— What to do —
Please convert the rows below into a JSON list of strings, with one string for each line and no blank lines. Leave the pictures out of the list.

— Data entries —
Content starts

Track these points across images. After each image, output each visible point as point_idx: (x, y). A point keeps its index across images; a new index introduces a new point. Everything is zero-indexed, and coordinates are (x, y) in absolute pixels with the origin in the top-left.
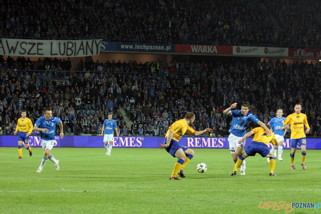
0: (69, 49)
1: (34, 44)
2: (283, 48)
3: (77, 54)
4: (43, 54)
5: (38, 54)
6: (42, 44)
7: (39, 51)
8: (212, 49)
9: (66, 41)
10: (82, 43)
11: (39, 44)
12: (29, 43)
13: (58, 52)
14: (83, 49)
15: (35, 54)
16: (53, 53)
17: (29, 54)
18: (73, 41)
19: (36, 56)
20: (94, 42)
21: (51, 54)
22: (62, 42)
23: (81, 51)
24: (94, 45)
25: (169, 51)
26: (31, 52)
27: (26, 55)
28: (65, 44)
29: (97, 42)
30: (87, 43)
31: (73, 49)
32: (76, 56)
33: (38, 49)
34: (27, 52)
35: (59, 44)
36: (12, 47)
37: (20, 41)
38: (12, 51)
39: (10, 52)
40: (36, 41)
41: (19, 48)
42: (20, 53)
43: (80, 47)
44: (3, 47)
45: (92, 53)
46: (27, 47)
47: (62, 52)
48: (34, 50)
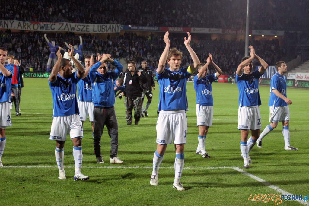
0: (104, 29)
1: (85, 26)
2: (219, 29)
3: (108, 31)
4: (89, 31)
5: (87, 31)
6: (89, 26)
7: (87, 29)
8: (180, 29)
9: (102, 25)
10: (110, 26)
11: (87, 26)
12: (82, 25)
13: (97, 30)
14: (111, 29)
15: (85, 31)
18: (105, 25)
19: (85, 32)
21: (94, 31)
22: (100, 25)
24: (117, 27)
25: (157, 30)
26: (83, 30)
27: (80, 32)
28: (101, 26)
30: (113, 26)
31: (105, 29)
34: (81, 30)
35: (98, 26)
36: (73, 28)
37: (77, 24)
38: (73, 30)
39: (72, 30)
40: (86, 24)
41: (76, 28)
42: (77, 31)
43: (109, 28)
44: (68, 27)
45: (115, 31)
46: (81, 28)
47: (99, 30)
48: (85, 29)
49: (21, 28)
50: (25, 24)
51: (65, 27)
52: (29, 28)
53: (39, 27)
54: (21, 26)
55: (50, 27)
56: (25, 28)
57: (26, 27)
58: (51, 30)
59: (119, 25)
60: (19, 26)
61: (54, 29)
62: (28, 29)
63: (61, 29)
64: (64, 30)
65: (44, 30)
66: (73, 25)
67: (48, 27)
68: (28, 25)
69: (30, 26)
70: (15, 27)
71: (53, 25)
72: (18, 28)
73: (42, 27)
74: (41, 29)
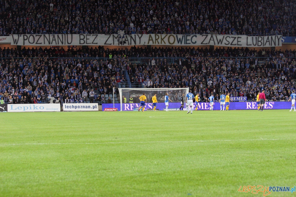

Content ends

— Answer to this problem —
[
  "Track these points across images. After each image, output each visible point as point_idx: (x, y). A point keeps its index across images; a new index introduces a new point. Everything is zero-indexed, and coordinates are (x, y) in absolute pixels with the origin in the top-left.",
  "0: (69, 49)",
  "1: (34, 44)",
  "2: (283, 48)",
  "3: (77, 54)",
  "4: (43, 54)",
  "5: (38, 54)",
  "6: (42, 44)",
  "7: (39, 51)",
  "8: (212, 49)",
  "9: (66, 41)",
  "10: (82, 43)",
  "11: (39, 44)",
  "12: (29, 43)",
  "13: (58, 52)",
  "14: (83, 49)",
  "15: (35, 54)",
  "16: (53, 53)",
  "17: (29, 54)",
  "18: (73, 41)",
  "19: (36, 56)",
  "20: (94, 42)",
  "21: (51, 54)",
  "22: (62, 42)",
  "23: (81, 51)",
  "24: (94, 45)",
  "25: (169, 51)",
  "26: (31, 52)",
  "27: (26, 55)",
  "28: (65, 44)",
  "29: (97, 42)",
  "30: (87, 43)",
  "31: (73, 49)",
  "32: (76, 56)",
  "33: (38, 49)",
  "34: (27, 52)",
  "35: (59, 44)",
  "36: (12, 47)",
  "37: (20, 41)",
  "38: (12, 51)",
  "39: (10, 52)",
  "40: (36, 41)",
  "41: (19, 48)",
  "42: (20, 53)",
  "43: (80, 47)",
  "44: (3, 47)",
  "45: (92, 53)",
  "46: (27, 47)",
  "47: (62, 52)",
  "48: (34, 50)",
  "0: (104, 29)",
  "1: (85, 26)",
  "2: (219, 29)",
  "3: (108, 31)",
  "4: (89, 31)",
  "5: (87, 31)",
  "6: (89, 26)",
  "7: (87, 29)",
  "8: (180, 29)",
  "9: (102, 25)",
  "10: (110, 26)",
  "11: (87, 26)",
  "12: (82, 25)",
  "13: (97, 30)",
  "14: (111, 29)",
  "15: (85, 31)",
  "18: (105, 25)",
  "19: (85, 32)",
  "21: (94, 31)",
  "22: (100, 25)",
  "24: (117, 27)",
  "25: (157, 30)",
  "26: (83, 30)",
  "27: (80, 32)",
  "28: (101, 26)",
  "30: (113, 26)",
  "31: (105, 29)",
  "34: (81, 30)",
  "35: (98, 26)",
  "36: (73, 28)",
  "37: (77, 24)",
  "38: (73, 30)",
  "39: (72, 30)",
  "40: (86, 24)",
  "41: (76, 28)",
  "42: (77, 31)",
  "43: (109, 28)",
  "44: (68, 27)",
  "45: (115, 31)",
  "46: (81, 28)",
  "47: (99, 30)",
  "48: (85, 29)",
  "49: (21, 28)",
  "50: (25, 24)",
  "51: (65, 27)",
  "52: (29, 28)",
  "53: (39, 27)",
  "54: (21, 26)",
  "55: (50, 27)",
  "56: (25, 28)",
  "57: (26, 27)",
  "58: (51, 30)",
  "59: (119, 25)",
  "60: (19, 26)",
  "61: (54, 29)",
  "62: (28, 29)",
  "63: (61, 29)",
  "64: (64, 30)",
  "65: (44, 30)",
  "66: (73, 25)",
  "67: (48, 27)",
  "68: (28, 25)",
  "69: (30, 26)",
  "70: (15, 27)",
  "71: (53, 25)",
  "72: (18, 28)",
  "73: (42, 27)",
  "74: (41, 29)"
]